I really liked how Leach explained the parallel rise of fascination with the natural world in this part of American history along with the aesthetics of the new industrial world.
"From the 1850s on, a human-made spectrum of color appeared not only in exhibits of world's fairs but in the latest fashions worn by visitors to the fairs, as well as in machine-made goods transformed by industrial design, dead things endowed with the appeal of living forms. Whether Americans were able to reconcile these to worlds of color for themselves, or whether they even cared or thought about it, is difficult (if not impossible) to establish. Did they prefer the unexpected and perishable tints and shades of living things to the "permanent" and "fast" palette of machine-produced things, the blue in a butterfly wing to the same blue in a magazine ad? did they perceive artifactual red as more "beautiful" than organic red? Or did they view them as of equal value, together forming a whole no one had ever before experienced?"
And there is much talk of aesthetics, not only of the butterflies (and moths) but also how to record them, especially when photographic processes began to challenge the beautifully observed drawings by artists such as Mary Peart (above). I love the discussion in which Leach engages this topic.
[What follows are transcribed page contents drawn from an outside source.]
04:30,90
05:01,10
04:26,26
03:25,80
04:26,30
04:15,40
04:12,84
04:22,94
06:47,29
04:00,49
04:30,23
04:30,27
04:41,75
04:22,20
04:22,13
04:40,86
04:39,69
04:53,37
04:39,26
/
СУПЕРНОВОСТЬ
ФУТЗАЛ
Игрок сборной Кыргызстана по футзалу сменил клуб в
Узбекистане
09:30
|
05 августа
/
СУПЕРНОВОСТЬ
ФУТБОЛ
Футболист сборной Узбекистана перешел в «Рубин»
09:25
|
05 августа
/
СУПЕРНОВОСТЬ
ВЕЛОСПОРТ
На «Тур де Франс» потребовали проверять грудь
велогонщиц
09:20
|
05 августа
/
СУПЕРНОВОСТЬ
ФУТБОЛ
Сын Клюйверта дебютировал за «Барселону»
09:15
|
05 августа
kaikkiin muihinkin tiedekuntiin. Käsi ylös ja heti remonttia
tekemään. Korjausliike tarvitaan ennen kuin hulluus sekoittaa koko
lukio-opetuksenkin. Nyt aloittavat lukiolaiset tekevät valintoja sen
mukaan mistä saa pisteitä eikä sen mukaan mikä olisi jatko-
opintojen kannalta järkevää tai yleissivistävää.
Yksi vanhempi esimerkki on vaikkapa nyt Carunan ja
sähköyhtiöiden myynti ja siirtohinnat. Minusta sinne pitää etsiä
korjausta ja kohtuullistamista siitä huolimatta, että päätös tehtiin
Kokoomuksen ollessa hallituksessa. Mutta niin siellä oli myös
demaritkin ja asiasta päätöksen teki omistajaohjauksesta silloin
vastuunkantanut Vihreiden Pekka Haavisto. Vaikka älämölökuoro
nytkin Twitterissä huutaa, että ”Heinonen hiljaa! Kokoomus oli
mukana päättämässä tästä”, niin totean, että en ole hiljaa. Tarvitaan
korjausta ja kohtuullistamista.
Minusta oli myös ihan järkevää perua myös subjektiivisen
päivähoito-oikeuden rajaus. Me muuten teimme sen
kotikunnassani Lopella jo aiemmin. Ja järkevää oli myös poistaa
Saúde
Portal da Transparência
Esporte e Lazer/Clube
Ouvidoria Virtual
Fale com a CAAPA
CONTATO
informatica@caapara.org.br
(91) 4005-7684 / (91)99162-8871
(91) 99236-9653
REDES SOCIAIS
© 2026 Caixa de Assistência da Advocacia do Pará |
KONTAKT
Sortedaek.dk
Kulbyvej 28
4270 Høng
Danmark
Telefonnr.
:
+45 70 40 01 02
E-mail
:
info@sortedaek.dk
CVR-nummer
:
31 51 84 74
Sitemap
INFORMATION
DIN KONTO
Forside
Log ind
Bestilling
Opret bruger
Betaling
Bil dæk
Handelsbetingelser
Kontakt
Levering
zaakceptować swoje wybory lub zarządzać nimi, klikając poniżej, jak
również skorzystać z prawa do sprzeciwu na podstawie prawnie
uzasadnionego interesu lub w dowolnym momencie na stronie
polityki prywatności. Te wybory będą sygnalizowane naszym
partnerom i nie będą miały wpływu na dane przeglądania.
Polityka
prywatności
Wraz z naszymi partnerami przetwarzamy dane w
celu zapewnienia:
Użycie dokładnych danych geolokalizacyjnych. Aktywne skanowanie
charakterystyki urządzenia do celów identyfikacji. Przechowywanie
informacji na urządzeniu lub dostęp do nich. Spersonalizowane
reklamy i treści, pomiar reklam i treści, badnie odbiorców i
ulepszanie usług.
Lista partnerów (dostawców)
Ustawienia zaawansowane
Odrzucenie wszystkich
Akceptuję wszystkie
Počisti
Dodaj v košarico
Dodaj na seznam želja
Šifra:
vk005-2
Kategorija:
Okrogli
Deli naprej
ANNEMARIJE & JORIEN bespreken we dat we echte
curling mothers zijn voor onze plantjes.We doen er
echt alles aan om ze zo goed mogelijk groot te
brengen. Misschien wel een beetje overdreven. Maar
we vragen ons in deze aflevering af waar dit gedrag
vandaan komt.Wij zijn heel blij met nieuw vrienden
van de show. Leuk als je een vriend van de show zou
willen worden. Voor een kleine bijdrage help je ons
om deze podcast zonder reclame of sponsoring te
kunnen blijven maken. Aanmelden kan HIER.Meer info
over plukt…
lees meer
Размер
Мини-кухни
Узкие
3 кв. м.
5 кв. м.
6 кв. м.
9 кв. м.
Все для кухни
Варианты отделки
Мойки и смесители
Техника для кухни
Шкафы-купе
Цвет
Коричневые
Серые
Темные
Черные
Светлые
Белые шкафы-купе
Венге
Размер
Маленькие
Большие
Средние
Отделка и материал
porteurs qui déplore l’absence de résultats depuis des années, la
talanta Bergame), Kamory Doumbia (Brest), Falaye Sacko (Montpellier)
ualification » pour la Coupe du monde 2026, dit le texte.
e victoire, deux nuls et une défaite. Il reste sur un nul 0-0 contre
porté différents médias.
"William Holland's photos may have attracted a new legion of amateurs, but in time, and in the manner of all such photos, they would also promote distance from butterflies and from the natural world generally by "suppressing" the handwork or the illustrating skills of individual naturalists. In contrast, by depending on their own artistic craft, both Mary Peart and Herman Strecker engaged butterflies more intimately and closely than if they had photographed them, relying on machinery devised by others. 'The correlation of nature-study and drawing is so natural and inevitable,' Anna Comstock argued in her popular Handbook of Nature Study, 'that it needs never be revealed to the pupil. When the child is interested in studying any object, he enjoys illustrating his observations with drawings; the happy absorption of children thus engaged is a delight to witness.' By enlisting the child's own ability, sketching or painting led to a level of seeing and immersion greater than any reached by those who lacked the skill or discipline to draw or paint."
While this book is primarily a reflection of all the ups and downs of obsessive collecting, the conclusive, sour note is that the interest sparked by the butterfly enthusiasts led to economic entomology, which "turned natural history into a killing machine, wrenching it away from its ecological and aesthetic-oriented roots" with "schemes to slaughter insects wholesale..."
"The growth of economic entomology and of laboratory science, and the increasing preoccupation with mere taxonomy, broke the connection between beauty and science that natural history had tied together. the result was to leave science to the professionals, and the beauty of nature to the amateurs - and to the commercial market, the bauble stores, and the spectacle theater."